Explains NHL Commissioner Gary Bettman, “I want to make clear that the health and safety of our players, coaches, essential support staff and our communities are paramount.  While nothing is without risk, ensuring health and safety has been central to all of our planning so far and will remain so.

“Let me assure you that the reason we are doing this is because our fans have told us in overwhelming numbers that they want to complete the season if at all possible. And our players and our teams are clear that they want to play and bring the season to its rightful conclusion.”

Ultimately, the league wants to ensure that it can award the Stanley Cup this year so that the history books won’t force hockey fans to remember 2020 as the year professional hockey was beaten by a bug.  The executive director of the NHLPA, Donald Fehr, is remaining optimistic that the playoffs will be held, telling NBCSN, “I certainly hope that we can. I certainly hope that is the case.  I certainly hope that all the necessary agreements, health and safety, and economic, and the rest can be finalized, so that they can take place. But I hope it is for another reason, because if we can, that would suggest that the world is beginning to return a little bit towards normal, and that’s something that everybody wants and is in everybody’s interest, and we can’t forget that.”

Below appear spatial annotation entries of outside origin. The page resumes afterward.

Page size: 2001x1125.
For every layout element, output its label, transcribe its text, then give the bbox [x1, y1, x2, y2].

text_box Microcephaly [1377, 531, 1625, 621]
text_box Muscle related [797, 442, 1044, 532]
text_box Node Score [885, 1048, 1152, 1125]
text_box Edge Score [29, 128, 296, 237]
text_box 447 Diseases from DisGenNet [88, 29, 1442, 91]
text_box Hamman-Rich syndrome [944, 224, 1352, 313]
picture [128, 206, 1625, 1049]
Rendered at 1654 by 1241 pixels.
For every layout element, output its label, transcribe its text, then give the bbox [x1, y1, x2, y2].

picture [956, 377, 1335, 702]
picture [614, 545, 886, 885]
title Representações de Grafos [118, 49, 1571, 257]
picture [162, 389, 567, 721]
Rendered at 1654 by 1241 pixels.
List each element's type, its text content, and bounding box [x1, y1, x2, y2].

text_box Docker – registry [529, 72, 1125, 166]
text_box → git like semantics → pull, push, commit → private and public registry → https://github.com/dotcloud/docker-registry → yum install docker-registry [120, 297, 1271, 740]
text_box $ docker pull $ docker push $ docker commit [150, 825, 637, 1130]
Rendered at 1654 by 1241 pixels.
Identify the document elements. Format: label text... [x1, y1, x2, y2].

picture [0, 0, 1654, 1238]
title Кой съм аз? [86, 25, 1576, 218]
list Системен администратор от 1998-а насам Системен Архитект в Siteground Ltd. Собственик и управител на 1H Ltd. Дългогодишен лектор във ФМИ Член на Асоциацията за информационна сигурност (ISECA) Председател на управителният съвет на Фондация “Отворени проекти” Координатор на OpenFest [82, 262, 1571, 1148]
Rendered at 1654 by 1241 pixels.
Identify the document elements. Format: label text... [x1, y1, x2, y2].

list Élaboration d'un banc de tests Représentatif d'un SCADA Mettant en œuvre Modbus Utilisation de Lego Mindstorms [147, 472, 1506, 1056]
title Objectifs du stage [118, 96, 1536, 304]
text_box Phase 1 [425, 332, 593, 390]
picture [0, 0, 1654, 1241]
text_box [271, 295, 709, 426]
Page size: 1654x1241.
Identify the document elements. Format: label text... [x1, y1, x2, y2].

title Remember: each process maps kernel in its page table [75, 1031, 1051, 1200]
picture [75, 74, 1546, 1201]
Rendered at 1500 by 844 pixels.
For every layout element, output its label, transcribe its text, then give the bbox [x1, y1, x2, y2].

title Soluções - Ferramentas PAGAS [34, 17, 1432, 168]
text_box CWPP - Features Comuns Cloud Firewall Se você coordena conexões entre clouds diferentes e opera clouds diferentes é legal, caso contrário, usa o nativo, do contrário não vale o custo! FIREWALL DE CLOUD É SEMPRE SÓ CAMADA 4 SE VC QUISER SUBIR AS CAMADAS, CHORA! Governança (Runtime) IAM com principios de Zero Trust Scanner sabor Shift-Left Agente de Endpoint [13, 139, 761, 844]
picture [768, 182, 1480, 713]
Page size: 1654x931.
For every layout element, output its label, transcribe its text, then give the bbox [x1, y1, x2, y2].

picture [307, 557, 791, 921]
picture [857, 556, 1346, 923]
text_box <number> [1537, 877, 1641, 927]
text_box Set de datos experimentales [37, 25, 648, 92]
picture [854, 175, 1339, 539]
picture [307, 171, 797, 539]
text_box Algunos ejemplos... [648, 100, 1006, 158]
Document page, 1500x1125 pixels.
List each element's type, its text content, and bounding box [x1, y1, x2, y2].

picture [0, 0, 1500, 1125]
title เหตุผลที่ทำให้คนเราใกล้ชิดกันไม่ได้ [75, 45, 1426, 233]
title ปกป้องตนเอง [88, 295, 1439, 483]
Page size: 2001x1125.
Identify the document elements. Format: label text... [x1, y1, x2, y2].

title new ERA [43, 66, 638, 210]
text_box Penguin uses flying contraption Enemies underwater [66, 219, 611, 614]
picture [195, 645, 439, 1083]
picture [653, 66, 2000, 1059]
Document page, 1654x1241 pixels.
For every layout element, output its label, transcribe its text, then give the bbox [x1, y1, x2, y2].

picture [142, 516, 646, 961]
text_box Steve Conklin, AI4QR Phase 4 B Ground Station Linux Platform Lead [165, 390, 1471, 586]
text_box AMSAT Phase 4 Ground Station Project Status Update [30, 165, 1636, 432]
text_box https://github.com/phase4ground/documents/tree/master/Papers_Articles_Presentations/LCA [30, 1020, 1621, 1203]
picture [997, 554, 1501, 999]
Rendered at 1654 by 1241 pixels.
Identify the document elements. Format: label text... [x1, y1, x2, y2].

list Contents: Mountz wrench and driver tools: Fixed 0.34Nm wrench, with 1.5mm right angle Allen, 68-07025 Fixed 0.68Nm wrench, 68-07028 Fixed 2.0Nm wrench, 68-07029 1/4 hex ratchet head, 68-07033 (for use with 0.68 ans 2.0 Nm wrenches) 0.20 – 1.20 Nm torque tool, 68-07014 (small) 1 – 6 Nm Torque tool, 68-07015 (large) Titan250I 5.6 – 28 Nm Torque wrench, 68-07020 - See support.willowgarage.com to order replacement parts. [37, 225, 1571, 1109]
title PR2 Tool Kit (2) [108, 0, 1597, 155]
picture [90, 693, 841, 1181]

Empty Seats Could Be Required

The chances of fans being able to attend games remain slim.  That could change, depending on how coronavirus protocols are shifted, but the NHL is preparing for a no-fan scenario with the new Stanley Cup playoff format.  Adds Bettman, “It depends on what the world looks like.  If you made me guess today, I think we’ll be in one of the two hub cities or conceivably a third city. But if things change dramatically and we have the ability to go back to the home markets, (the League will). We anticipate playing this without fans, but if at some point things change, then obviously we’d reevaluate.”